Modelling the occurrence of gullies at two spatial scales in the Olteţ Drainage Basin (Romania)

Gully erosion is both a significant natural hazard and an important sediment source. The design of proper prevention measures relies firstly on the prediction of the future locations of gullies. But, as recent progress has shown, methods and results in any environmental modelling greatly depend upon scale, the selection of which should be based on management needs. This research deals with predicting the spatial potential for gullying at two different scales grouped in a top-down framework, i.e. starting with a preliminary, regional scale analysis (1:100,000–1:200,000) to develop a simplified model, and performing a more detailed, intermediate level analysis at a medium scale (1:25,000–1:50,000) for the basin sector revealed as the most threatened by the process. At the same time, the study searches for relationships among: scale of analysis, area of investigation, precision and accuracy of input data, and the quality of expected results and their applicability. The study area is the Olteţ Drainage Basin (2439 km²) in southern Romania, which extends over four landform types: mountains, hills, a plateau (piedmont) and a plain. Aiming to investigate the scale effect, the same statistical method is selected for both analyses, namely Classification and Regression Trees (CART). Scale-adapted procedures and resolutions are applied for defining the dependent variable, deriving the environmental attributes and deciding the sampling strategy needed to provide information for the statistical analyses. In order to detect the degree of gullying at the regional scale, the statistical method is used over the entire basin, and gully density is selected as the target variable.

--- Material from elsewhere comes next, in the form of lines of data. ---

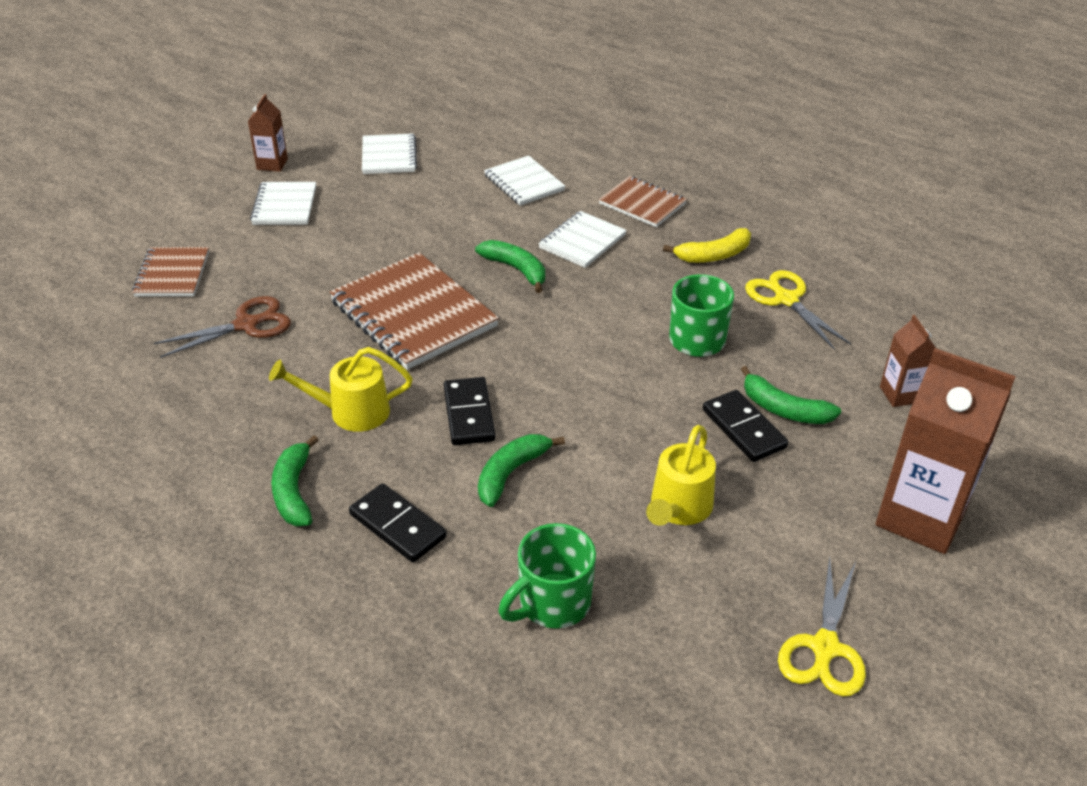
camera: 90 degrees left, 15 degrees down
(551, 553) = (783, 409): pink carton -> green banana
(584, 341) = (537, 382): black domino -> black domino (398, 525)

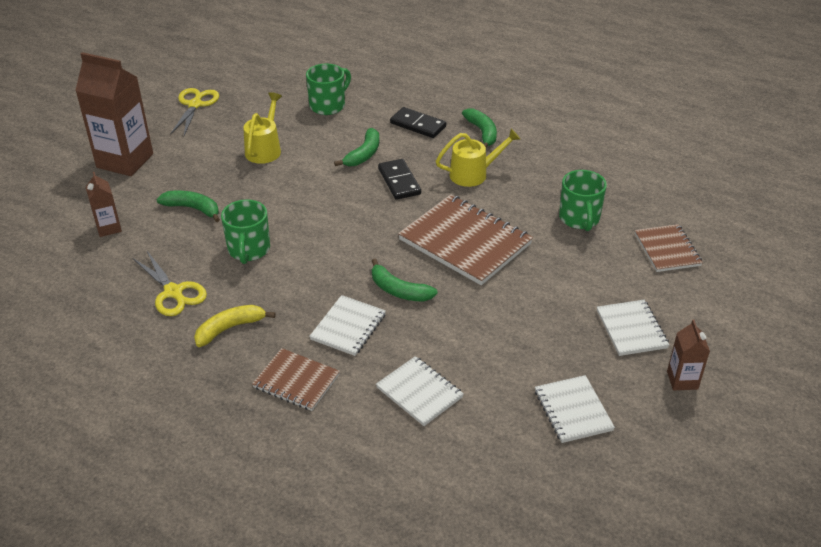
camera: 170 degrees right, 0 degrees up
(247, 324) = (579, 219): brown scissors -> green mug
(744, 429) = (221, 194): black domino -> none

For the analysis of gully susceptibility at the medium scale, within the most affected area of the Olteţ Basin identified as the piedmont sector, the single gully and the intensely gullied spot are defined as the target variables. The best validated maps obtained at the two scales are compared. The results reveal that both individual maps are characterized by statistical accuracy (a NRMSE value of 0.05–0.08 and an AUC of 0.86 for the regional scale and the medium scale models, respectively). Yet, the regional scale map is affected by high uncertainties when compared to the medium scale one. The scale dependency of results and hence the relative nature of their accuracy and reliability are highlighted in the context of both fundamental and applied research.